POJ-2406(Power Strings)(KMP())

POJ-2406(Power Strings)(KMP())

Description

Given two strings a and b we define a*b to be their concatenation. For example, if a = "abc" and b = "def" then a*b = "abcdef". If we think of concatenation as multiplication, exponentiation by a non-negative integer is defined
in the normal way: a^0 = "" (the empty string) and a^(n+1) = a*(a^n).

Input

Each test case is a line of input representing s, a string of printable characters. The length of s will be at least 1 and will not exceed 1 million characters. A line containing a period follows the last test case.

Output

For each s you should print the largest n such that s = a^n for some string a.

Sample Input

abcd
aaaa
ababab
.

Sample Output

1
4
3

Hint

This problem has huge input, use scanf instead of cin to avoid time limit exceed. 

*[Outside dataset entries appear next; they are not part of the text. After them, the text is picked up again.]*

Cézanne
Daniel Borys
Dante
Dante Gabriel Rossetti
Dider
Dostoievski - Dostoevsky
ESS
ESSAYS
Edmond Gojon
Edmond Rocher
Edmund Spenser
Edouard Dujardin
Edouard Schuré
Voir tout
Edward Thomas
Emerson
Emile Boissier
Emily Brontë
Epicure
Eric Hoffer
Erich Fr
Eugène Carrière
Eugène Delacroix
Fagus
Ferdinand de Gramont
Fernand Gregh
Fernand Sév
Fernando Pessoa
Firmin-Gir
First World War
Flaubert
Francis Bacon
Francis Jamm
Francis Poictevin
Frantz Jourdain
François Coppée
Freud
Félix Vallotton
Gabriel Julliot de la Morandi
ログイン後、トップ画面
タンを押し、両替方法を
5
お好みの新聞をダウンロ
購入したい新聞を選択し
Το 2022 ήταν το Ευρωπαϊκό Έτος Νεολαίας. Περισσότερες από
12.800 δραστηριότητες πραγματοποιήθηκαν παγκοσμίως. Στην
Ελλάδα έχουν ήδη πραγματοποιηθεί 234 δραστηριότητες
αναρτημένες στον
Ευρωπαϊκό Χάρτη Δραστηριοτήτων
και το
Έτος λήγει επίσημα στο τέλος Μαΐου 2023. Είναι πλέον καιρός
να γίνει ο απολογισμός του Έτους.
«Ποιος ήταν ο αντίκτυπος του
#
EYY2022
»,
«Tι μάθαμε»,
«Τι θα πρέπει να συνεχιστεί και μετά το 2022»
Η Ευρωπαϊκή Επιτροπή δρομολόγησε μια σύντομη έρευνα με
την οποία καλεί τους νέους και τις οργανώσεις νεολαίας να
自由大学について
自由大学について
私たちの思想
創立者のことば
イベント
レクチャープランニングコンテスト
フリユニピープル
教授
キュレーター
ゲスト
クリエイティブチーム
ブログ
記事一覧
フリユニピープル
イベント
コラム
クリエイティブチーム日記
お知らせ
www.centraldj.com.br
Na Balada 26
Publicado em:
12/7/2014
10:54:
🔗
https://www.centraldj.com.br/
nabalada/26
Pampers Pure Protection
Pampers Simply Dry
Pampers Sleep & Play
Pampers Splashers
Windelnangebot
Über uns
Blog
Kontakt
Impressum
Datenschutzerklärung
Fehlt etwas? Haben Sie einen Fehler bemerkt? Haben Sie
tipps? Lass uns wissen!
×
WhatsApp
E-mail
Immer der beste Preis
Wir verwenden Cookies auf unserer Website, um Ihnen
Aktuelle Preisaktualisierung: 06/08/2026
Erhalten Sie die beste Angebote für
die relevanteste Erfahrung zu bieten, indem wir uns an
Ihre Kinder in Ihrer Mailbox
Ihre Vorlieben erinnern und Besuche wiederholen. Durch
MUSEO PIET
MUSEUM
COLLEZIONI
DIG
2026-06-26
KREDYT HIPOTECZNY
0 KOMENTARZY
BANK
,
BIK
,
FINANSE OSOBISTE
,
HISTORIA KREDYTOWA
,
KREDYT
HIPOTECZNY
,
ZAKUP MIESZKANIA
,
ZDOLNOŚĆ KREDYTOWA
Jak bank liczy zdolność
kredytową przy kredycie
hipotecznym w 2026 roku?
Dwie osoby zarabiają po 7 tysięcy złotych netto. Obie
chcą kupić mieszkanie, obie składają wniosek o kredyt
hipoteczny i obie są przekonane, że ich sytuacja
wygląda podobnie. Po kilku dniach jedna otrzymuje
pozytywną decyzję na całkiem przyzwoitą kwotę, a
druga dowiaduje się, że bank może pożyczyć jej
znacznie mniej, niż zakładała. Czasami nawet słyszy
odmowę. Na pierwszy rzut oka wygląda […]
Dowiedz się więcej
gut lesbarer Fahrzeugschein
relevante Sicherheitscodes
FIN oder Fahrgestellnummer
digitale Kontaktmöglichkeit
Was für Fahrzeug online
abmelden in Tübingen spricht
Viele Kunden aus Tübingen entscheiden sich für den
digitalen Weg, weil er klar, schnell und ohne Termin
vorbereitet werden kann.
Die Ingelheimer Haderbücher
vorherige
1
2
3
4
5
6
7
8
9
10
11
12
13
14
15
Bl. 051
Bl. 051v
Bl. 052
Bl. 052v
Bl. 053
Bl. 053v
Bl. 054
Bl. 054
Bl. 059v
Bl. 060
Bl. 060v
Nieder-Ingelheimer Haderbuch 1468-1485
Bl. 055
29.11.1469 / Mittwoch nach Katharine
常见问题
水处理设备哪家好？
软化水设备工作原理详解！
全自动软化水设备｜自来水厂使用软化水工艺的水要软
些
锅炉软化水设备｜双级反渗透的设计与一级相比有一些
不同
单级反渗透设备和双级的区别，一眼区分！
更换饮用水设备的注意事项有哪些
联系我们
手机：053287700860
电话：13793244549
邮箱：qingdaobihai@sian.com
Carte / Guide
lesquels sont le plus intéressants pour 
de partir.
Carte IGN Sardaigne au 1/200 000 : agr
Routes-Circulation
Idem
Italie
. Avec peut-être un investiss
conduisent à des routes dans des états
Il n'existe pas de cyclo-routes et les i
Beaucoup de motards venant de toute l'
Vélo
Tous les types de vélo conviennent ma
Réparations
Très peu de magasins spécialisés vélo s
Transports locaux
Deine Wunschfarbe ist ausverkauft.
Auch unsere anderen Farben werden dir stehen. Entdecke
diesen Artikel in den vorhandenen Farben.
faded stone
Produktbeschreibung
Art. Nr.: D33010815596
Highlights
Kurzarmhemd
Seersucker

注：这题主要是找最小循环节。而最小循环节长度为：len-nest(len)（即；len-j （j为getnest中跳出循环后，j的值））

做完这道题可以再做一下poj1961

My  solution：

/*2016..4.11*/

#include<cstring>
#include<cstdio>
char c[1001000];
int nest[1001000];
void getnest()
{
int i=0,j=-1,k,len,h;
len=strlen(c);
nest[i]=j;
while(i<len)
{
if(j==-1||c[i]==c[j])
{
i++;
j++;
nest[i]=j;
}
else
j=nest[j];
}
k=i-j;//k为最小循环节长度
if(i%k==0)
{
h=i/k;//最小循环节个数
printf("%d\n",h);
}
}
int main()
{
int i,j,k;
while(scanf("%s",c)!=EOF)
{
if(c[0]=='.')
break;
getnest();
}
return 0;
}